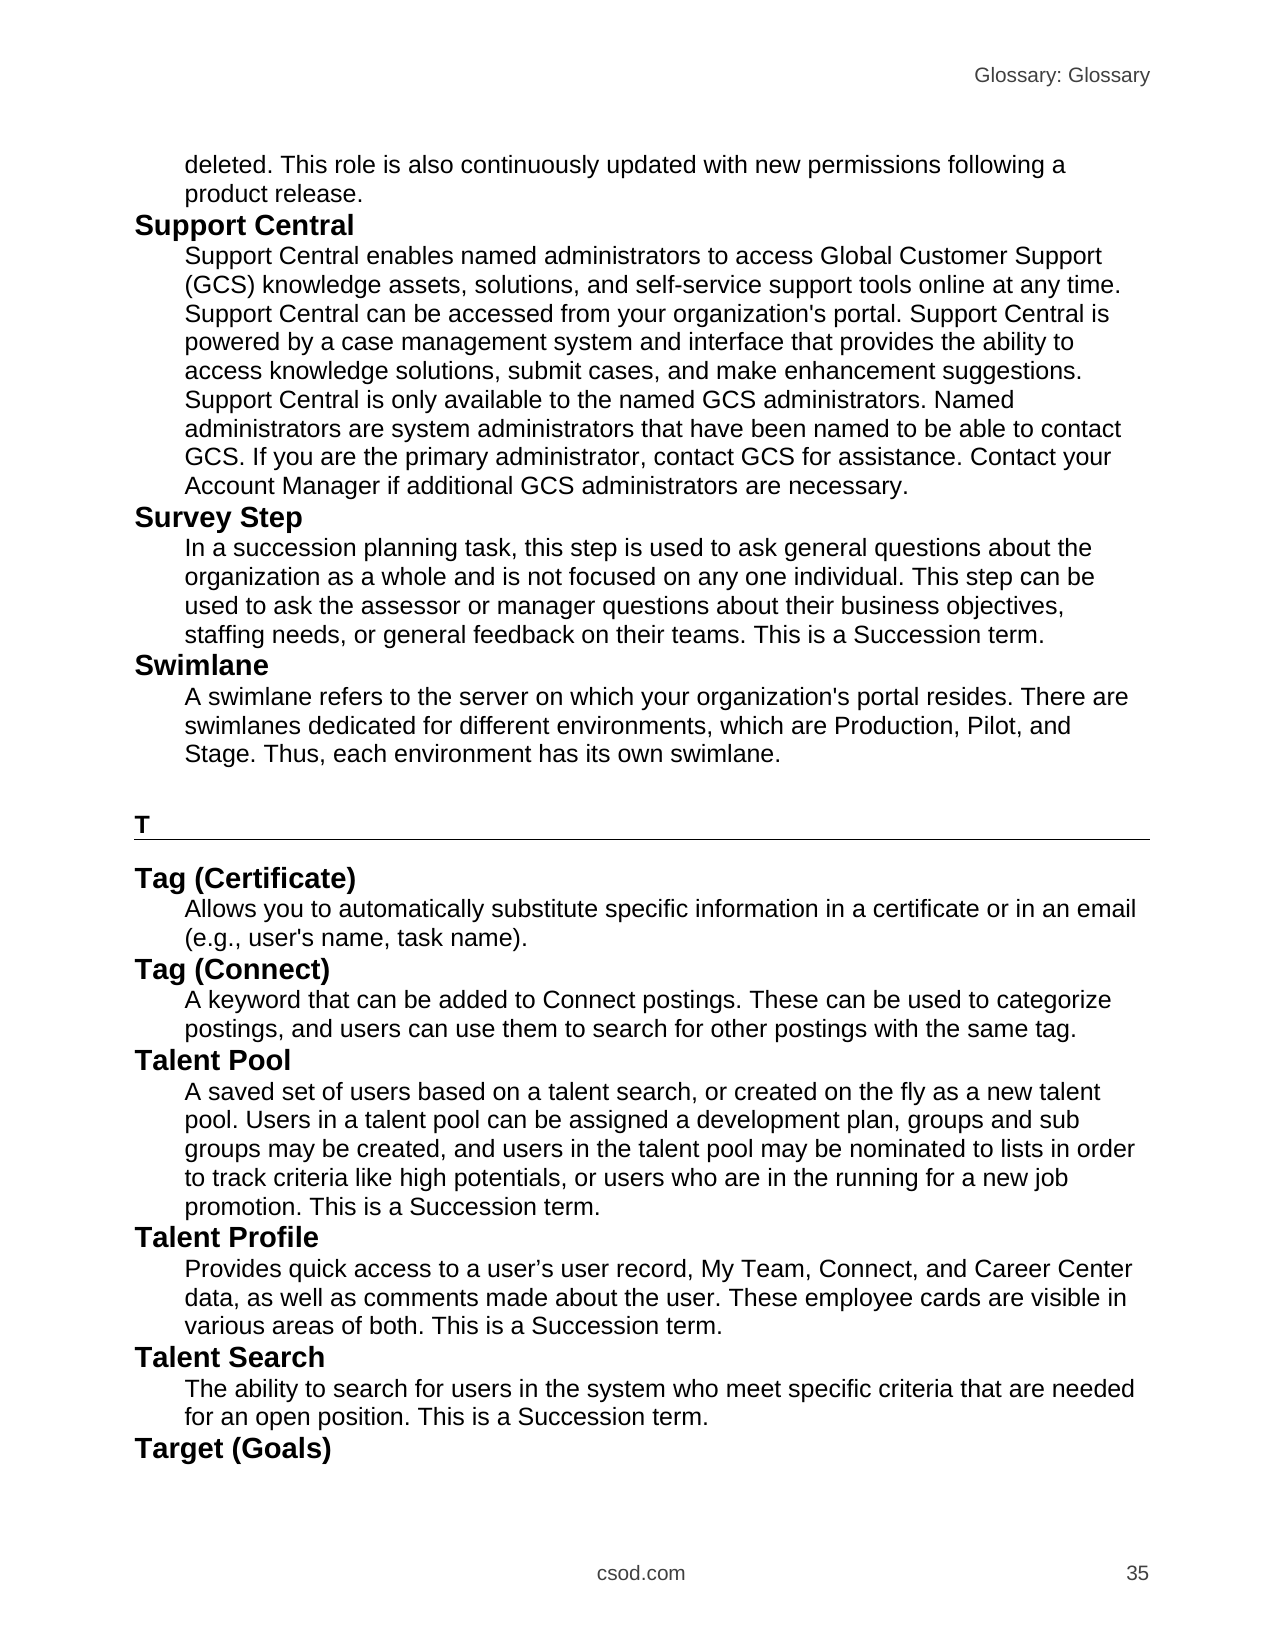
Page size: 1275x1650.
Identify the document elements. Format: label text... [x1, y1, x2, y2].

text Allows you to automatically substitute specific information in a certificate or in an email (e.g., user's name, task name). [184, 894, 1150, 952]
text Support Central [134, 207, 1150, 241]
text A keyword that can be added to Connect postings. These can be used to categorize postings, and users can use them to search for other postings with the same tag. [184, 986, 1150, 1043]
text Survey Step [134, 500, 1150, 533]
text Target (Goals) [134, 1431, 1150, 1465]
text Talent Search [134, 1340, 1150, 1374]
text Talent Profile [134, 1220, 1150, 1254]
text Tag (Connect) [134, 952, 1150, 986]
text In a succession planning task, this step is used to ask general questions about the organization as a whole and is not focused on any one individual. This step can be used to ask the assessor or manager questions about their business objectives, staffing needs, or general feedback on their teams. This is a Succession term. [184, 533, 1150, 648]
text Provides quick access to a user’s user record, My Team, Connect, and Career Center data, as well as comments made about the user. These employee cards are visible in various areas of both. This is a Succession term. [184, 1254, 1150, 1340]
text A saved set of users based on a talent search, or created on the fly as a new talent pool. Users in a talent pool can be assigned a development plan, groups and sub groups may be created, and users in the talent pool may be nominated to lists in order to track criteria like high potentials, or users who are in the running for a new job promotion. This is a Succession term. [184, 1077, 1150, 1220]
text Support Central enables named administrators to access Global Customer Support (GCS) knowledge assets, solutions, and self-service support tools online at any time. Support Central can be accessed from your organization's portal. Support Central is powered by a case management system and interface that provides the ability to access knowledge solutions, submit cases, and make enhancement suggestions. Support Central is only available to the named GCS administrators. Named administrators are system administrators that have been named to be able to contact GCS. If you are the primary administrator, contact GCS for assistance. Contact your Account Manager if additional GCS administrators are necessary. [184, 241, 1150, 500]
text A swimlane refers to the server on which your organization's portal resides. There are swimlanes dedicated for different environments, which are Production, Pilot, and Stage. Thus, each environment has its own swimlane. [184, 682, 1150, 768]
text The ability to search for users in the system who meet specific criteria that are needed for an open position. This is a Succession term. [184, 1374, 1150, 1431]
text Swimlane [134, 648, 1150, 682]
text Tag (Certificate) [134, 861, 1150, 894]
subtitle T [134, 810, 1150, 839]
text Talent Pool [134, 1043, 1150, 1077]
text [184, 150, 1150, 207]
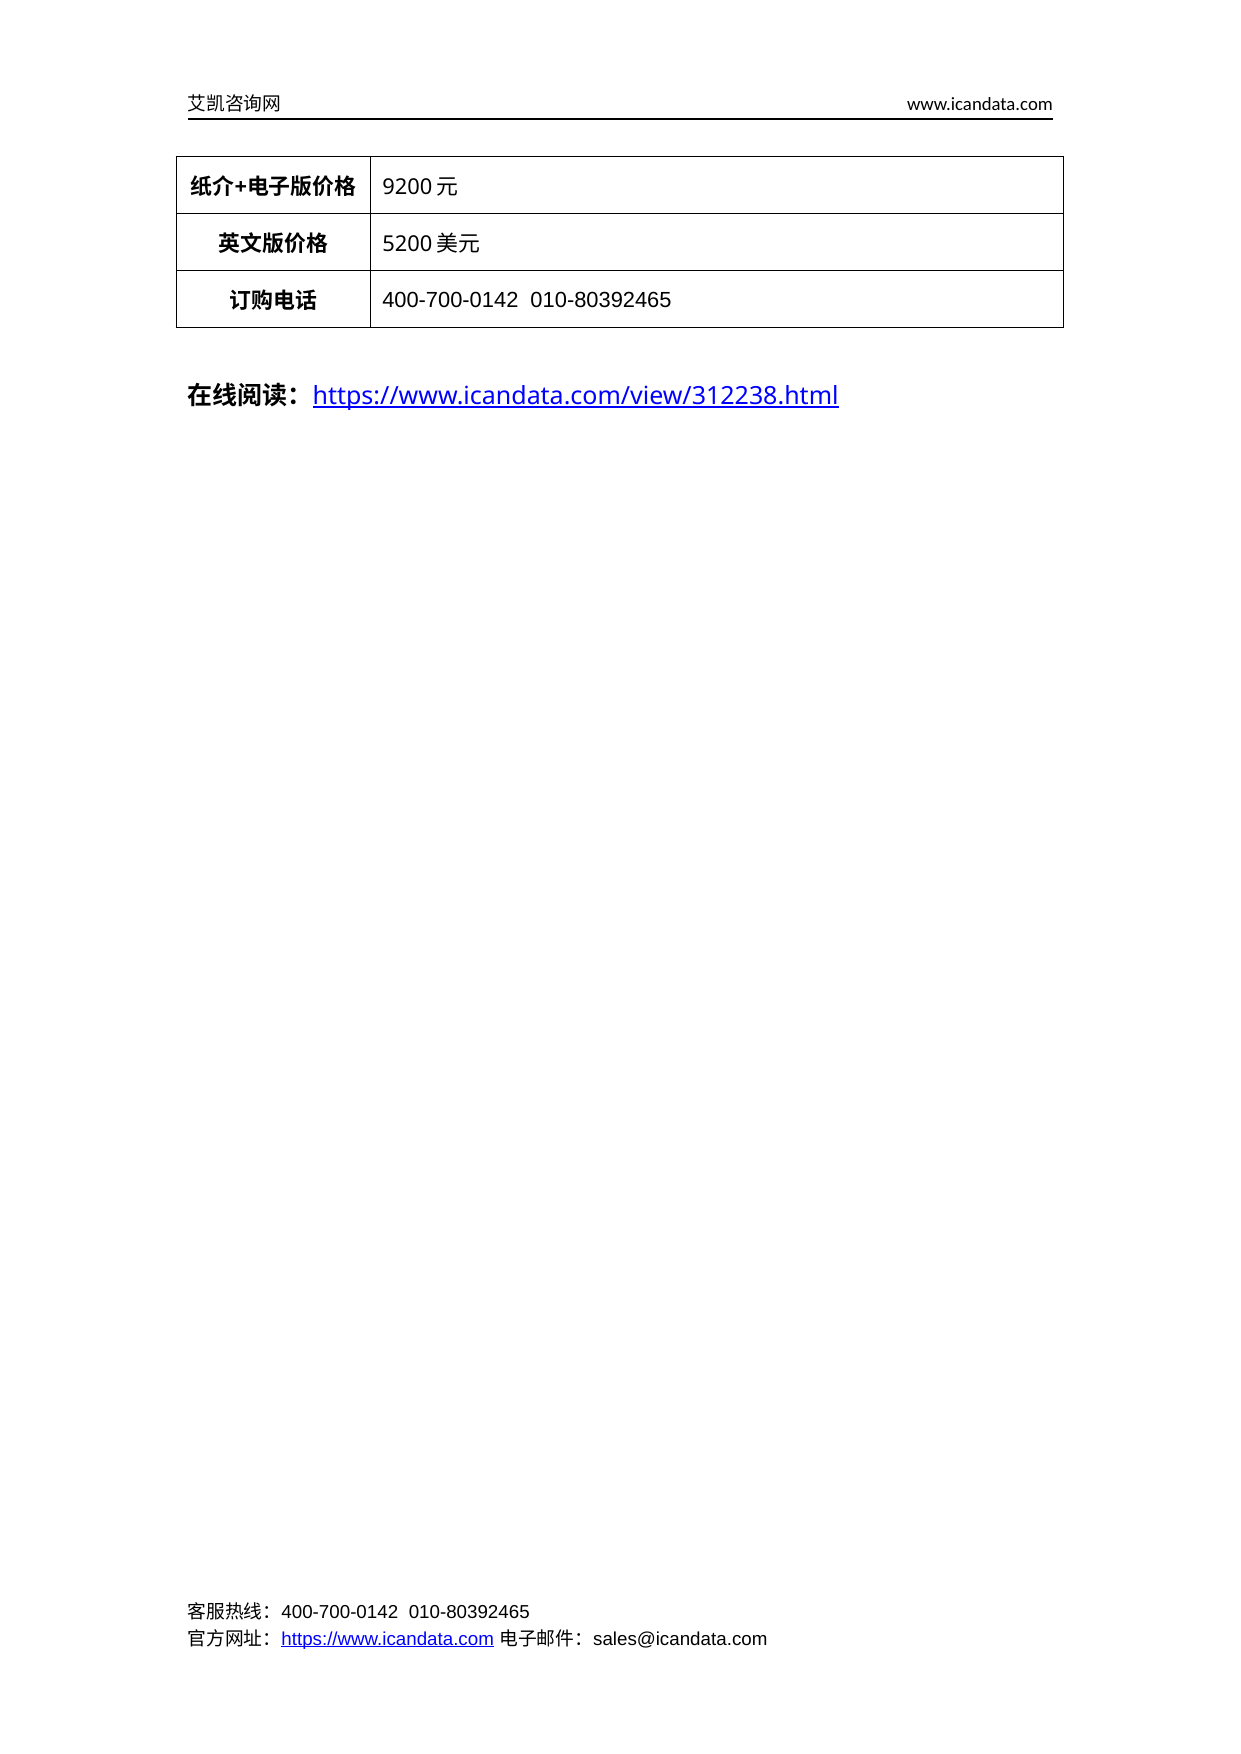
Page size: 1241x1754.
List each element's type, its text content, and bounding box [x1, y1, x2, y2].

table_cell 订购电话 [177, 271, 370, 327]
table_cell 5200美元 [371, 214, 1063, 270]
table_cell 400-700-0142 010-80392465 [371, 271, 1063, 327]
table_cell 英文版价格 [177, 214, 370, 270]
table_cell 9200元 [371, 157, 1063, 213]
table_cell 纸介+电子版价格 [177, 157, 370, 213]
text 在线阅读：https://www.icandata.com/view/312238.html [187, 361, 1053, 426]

§ **WHAT TO DO**: After reading through the material, report every line that holds "specific".

§ **RESULT OF THE EXERCISE**:
text Allows you to automatically substitute specific information in a certificate or in an email (e.g., user's name, task name). [184, 894, 1150, 952]
text The ability to search for users in the system who meet specific criteria that are needed for an open position. This is a Succession term. [184, 1374, 1150, 1431]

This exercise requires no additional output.